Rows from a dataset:
>>>
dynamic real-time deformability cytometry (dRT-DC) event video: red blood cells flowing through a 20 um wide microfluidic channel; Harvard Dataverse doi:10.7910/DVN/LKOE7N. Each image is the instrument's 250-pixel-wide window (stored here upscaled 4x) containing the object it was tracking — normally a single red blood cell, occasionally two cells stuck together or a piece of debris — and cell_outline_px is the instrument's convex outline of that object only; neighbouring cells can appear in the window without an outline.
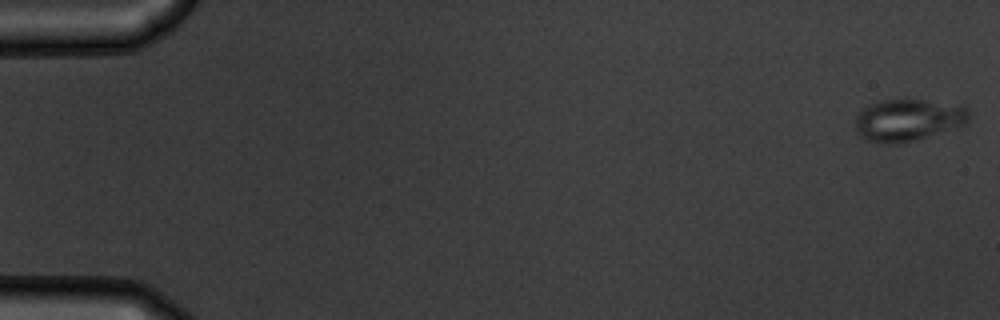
{"species": "common noctule bat (a hibernating species)", "species_latin": "Nyctalus noctula", "temperature_condition": "warm", "stored_images_in_passage": 55, "camera_frame_rate_fps": 3000, "um_per_image_px": 0.085, "animal": {"sex": "male", "body_mass_g": 19.5, "forearm_length_mm": 54.6}, "frame": {"image": 1, "passage_image": 1, "time_ms": 0.0, "image_size_px": [1000, 320], "cell_outline_px": [[972, 112], [968, 124], [916, 140], [896, 144], [888, 144], [868, 140], [860, 136], [856, 132], [856, 116], [868, 104], [880, 100], [920, 100], [960, 104], [968, 108]], "centroid_in_image_um": [77.25, 10.2], "position_along_channel_um": 7.8, "area_um2": 28.15}}
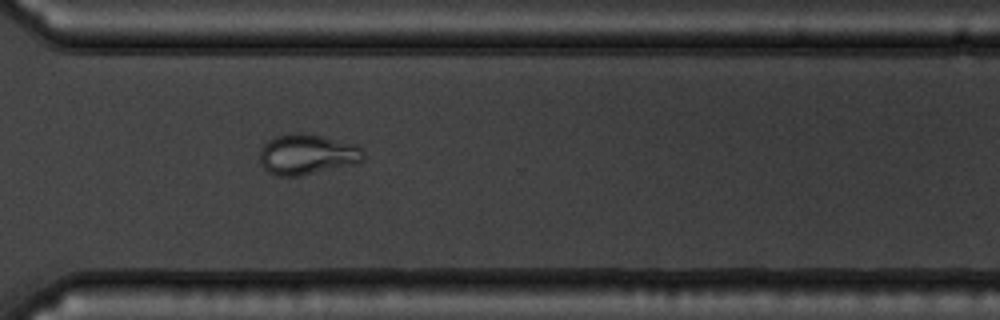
{"frame": {"image": 2, "passage_image": 41, "time_ms": 13.333, "image_size_px": [1000, 320], "cell_outline_px": [[364, 160], [356, 164], [300, 176], [276, 176], [268, 172], [260, 164], [260, 148], [268, 140], [276, 136], [296, 132], [300, 132], [320, 136], [356, 144], [364, 152]], "centroid_in_image_um": [26.1, 13.13], "position_along_channel_um": 344.5, "area_um2": 24.62}}
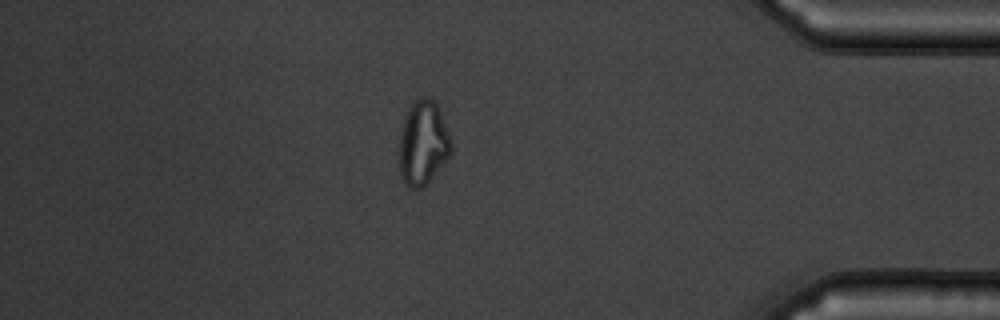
{"frame": {"image": 3, "passage_image": 48, "time_ms": 15.667, "image_size_px": [1000, 320], "cell_outline_px": [[452, 152], [432, 176], [420, 188], [408, 188], [404, 184], [400, 176], [396, 160], [400, 132], [404, 116], [412, 100], [420, 96], [428, 96], [436, 104], [440, 112], [452, 144]], "centroid_in_image_um": [35.87, 12.14], "position_along_channel_um": 399.3, "area_um2": 25.95}, "authors_computed_cell_mechanics": {"area_um2": 26.3568, "velocity_mm_per_s": 3.7123, "shape_relaxation_time_tau1_ms": null, "shape_relaxation_time_tau2_ms": 1.3565, "deformation_change_tau1": null, "deformation_change_tau2": 0.066}}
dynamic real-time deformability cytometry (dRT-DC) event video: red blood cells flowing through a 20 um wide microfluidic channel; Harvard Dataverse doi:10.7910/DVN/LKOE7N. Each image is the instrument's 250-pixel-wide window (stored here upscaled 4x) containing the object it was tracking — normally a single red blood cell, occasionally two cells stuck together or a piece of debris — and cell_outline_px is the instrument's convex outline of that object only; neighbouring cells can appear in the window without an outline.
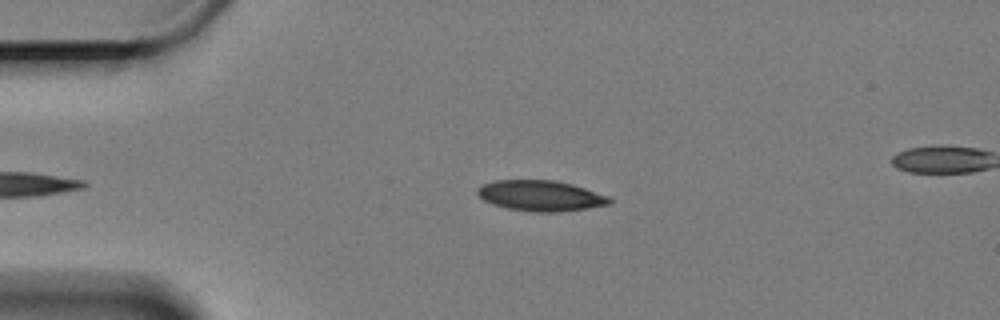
{"species": "Egyptian fruit bat (a non-hibernating species)", "species_latin": "Rousettus aegyptiacus", "temperature_condition": "cold", "stored_images_in_passage": 44, "camera_frame_rate_fps": 3000, "um_per_image_px": 0.085, "animal": {"sex": "female"}, "frame": {"image": 1, "passage_image": 3, "time_ms": 0.667, "image_size_px": [1000, 320], "cell_outline_px": [[612, 204], [588, 208], [560, 212], [536, 212], [508, 208], [492, 204], [484, 200], [476, 192], [476, 188], [484, 184], [496, 180], [556, 180], [572, 184], [608, 196], [612, 200]], "centroid_in_image_um": [45.96, 16.64], "position_along_channel_um": 39.0, "area_um2": 23.52}}
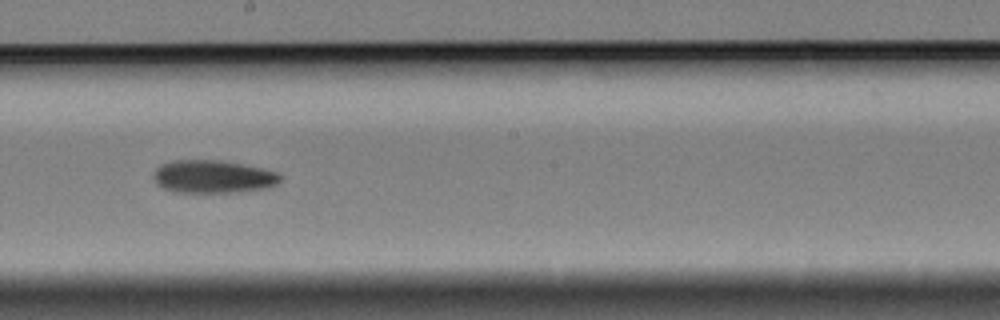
{"frame": {"image": 2, "passage_image": 23, "time_ms": 7.333, "image_size_px": [1000, 320], "cell_outline_px": [[280, 180], [276, 184], [260, 188], [232, 192], [172, 192], [160, 188], [156, 184], [152, 176], [156, 168], [160, 164], [172, 160], [220, 160], [280, 172]], "centroid_in_image_um": [18.0, 15.01], "position_along_channel_um": 230.2, "area_um2": 24.22}}
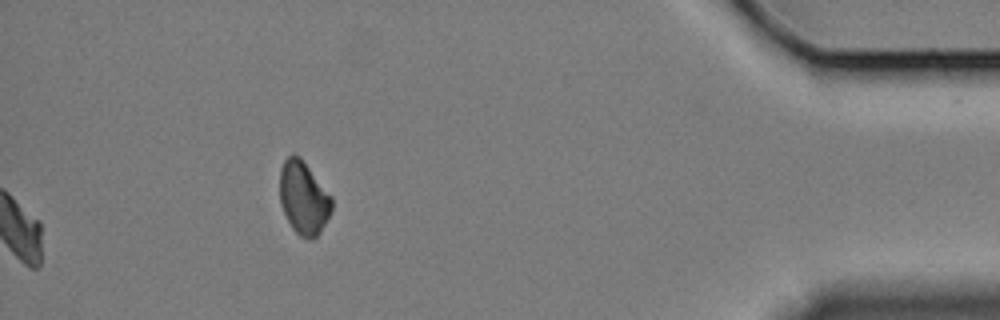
{"frame": {"image": 3, "passage_image": 44, "time_ms": 14.333, "image_size_px": [1000, 320], "cell_outline_px": [[332, 208], [320, 232], [316, 236], [300, 236], [292, 228], [280, 204], [280, 168], [284, 160], [288, 156], [300, 156], [332, 196]], "centroid_in_image_um": [25.79, 16.78], "position_along_channel_um": 409.4, "area_um2": 21.73}}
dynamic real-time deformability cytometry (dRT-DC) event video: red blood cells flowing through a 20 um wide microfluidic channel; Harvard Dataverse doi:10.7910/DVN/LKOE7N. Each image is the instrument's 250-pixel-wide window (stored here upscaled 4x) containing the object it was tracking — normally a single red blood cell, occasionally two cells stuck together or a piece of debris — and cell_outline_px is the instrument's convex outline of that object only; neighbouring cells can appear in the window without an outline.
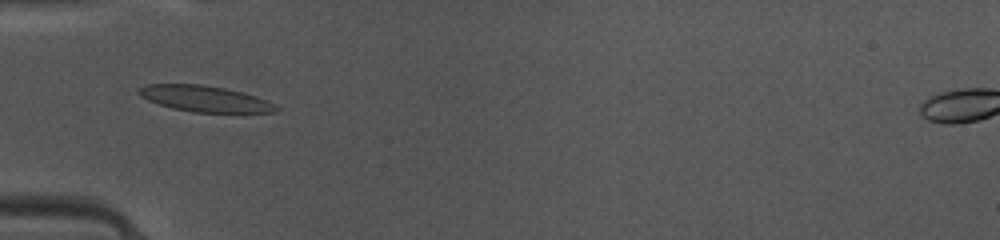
{"species": "common noctule bat (a hibernating species)", "species_latin": "Nyctalus noctula", "temperature_condition": "warm", "stored_images_in_passage": 36, "camera_frame_rate_fps": 3000, "um_per_image_px": 0.085, "animal": {"sex": "female", "body_mass_g": 10.0, "forearm_length_mm": 53.1}, "frame": {"image": 1, "passage_image": 3, "time_ms": 0.667, "image_size_px": [1000, 240], "cell_outline_px": [[280, 108], [276, 112], [192, 112], [172, 108], [148, 100], [140, 96], [136, 92], [136, 88], [144, 84], [204, 84], [244, 92], [256, 96], [276, 104]], "centroid_in_image_um": [17.38, 8.38], "position_along_channel_um": 67.6, "area_um2": 20.98}}
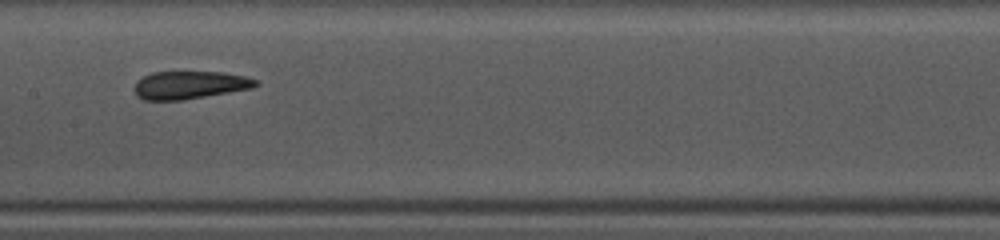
{"frame": {"image": 2, "passage_image": 12, "time_ms": 3.667, "image_size_px": [1000, 240], "cell_outline_px": [[260, 84], [252, 88], [184, 100], [144, 100], [136, 96], [136, 80], [152, 72], [224, 72], [244, 76], [256, 80]], "centroid_in_image_um": [16.13, 7.23], "position_along_channel_um": 191.3, "area_um2": 19.65}}
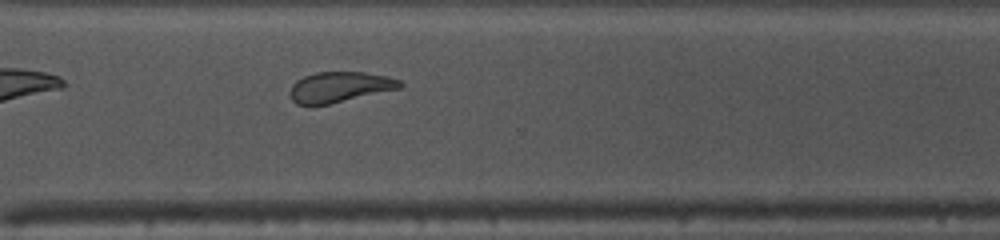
{"frame": {"image": 3, "passage_image": 23, "time_ms": 7.333, "image_size_px": [1000, 240], "cell_outline_px": [[404, 84], [400, 88], [328, 104], [296, 104], [292, 100], [288, 92], [292, 84], [296, 80], [304, 76], [316, 72], [364, 72], [388, 76], [400, 80]], "centroid_in_image_um": [28.85, 7.38], "position_along_channel_um": 341.7, "area_um2": 19.42}, "authors_computed_cell_mechanics": {"area_um2": 20.0277, "velocity_mm_per_s": 4.1198, "shape_relaxation_time_tau1_ms": 5.2594, "shape_relaxation_time_tau2_ms": 1.8858, "deformation_change_tau1": 0.1741, "deformation_change_tau2": 0.0713}}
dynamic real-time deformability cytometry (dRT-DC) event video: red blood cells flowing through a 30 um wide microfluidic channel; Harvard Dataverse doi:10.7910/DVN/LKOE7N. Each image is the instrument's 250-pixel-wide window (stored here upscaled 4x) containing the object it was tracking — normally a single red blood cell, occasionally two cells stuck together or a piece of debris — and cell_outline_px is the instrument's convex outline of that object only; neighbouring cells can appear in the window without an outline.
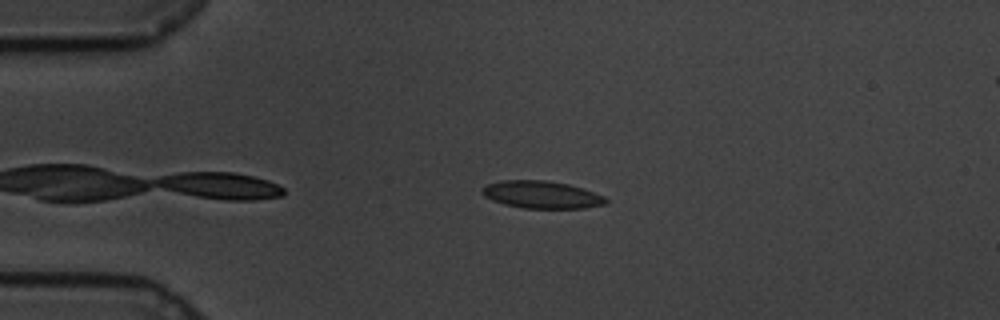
{"species": "common noctule bat (a hibernating species)", "species_latin": "Nyctalus noctula", "temperature_condition": "cold", "stored_images_in_passage": 45, "camera_frame_rate_fps": 3000, "um_per_image_px": 0.085, "animal": {"sex": "male", "body_mass_g": 19.5, "forearm_length_mm": 54.6}, "frame": {"image": 1, "passage_image": 5, "time_ms": 1.333, "image_size_px": [1000, 320], "cell_outline_px": [[608, 204], [584, 208], [524, 208], [504, 204], [492, 200], [484, 196], [480, 192], [480, 188], [488, 184], [500, 180], [544, 180], [568, 184], [604, 196], [608, 200]], "centroid_in_image_um": [46.01, 16.55], "position_along_channel_um": 39.0, "area_um2": 19.77}}
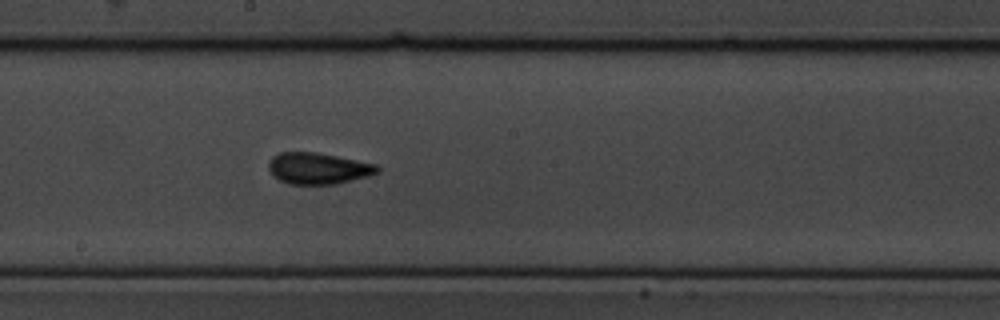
{"frame": {"image": 2, "passage_image": 24, "time_ms": 7.667, "image_size_px": [1000, 320], "cell_outline_px": [[380, 172], [368, 176], [336, 184], [288, 184], [272, 176], [268, 168], [268, 160], [272, 156], [280, 152], [316, 152], [376, 164], [380, 168]], "centroid_in_image_um": [27.01, 14.31], "position_along_channel_um": 221.2, "area_um2": 20.0}}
<<<
* GIVEN TASK *
Write out again the lines from the one with "through a 30" through the end of the records exactly, without any of the pictures.

* FULL OUTPUT *
dynamic real-time deformability cytometry (dRT-DC) event video: red blood cells flowing through a 30 um wide microfluidic channel; Harvard Dataverse doi:10.7910/DVN/LKOE7N. Each image is the instrument's 250-pixel-wide window (stored here upscaled 4x) containing the object it was tracking — normally a single red blood cell, occasionally two cells stuck together or a piece of debris — and cell_outline_px is the instrument's convex outline of that object only; neighbouring cells can appear in the window without an outline.
{"species": "common noctule bat (a hibernating species)", "species_latin": "Nyctalus noctula", "temperature_condition": "cold", "stored_images_in_passage": 45, "camera_frame_rate_fps": 3000, "um_per_image_px": 0.085, "animal": {"sex": "male", "body_mass_g": 19.5, "forearm_length_mm": 54.6}, "frame": {"image": 1, "passage_image": 5, "time_ms": 1.333, "image_size_px": [1000, 320], "cell_outline_px": [[608, 204], [584, 208], [524, 208], [504, 204], [492, 200], [484, 196], [480, 192], [480, 188], [488, 184], [500, 180], [544, 180], [568, 184], [604, 196], [608, 200]], "centroid_in_image_um": [46.01, 16.55], "position_along_channel_um": 39.0, "area_um2": 19.77}}
{"frame": {"image": 2, "passage_image": 24, "time_ms": 7.667, "image_size_px": [1000, 320], "cell_outline_px": [[380, 172], [368, 176], [336, 184], [288, 184], [272, 176], [268, 168], [268, 160], [272, 156], [280, 152], [316, 152], [376, 164], [380, 168]], "centroid_in_image_um": [27.01, 14.31], "position_along_channel_um": 221.2, "area_um2": 20.0}}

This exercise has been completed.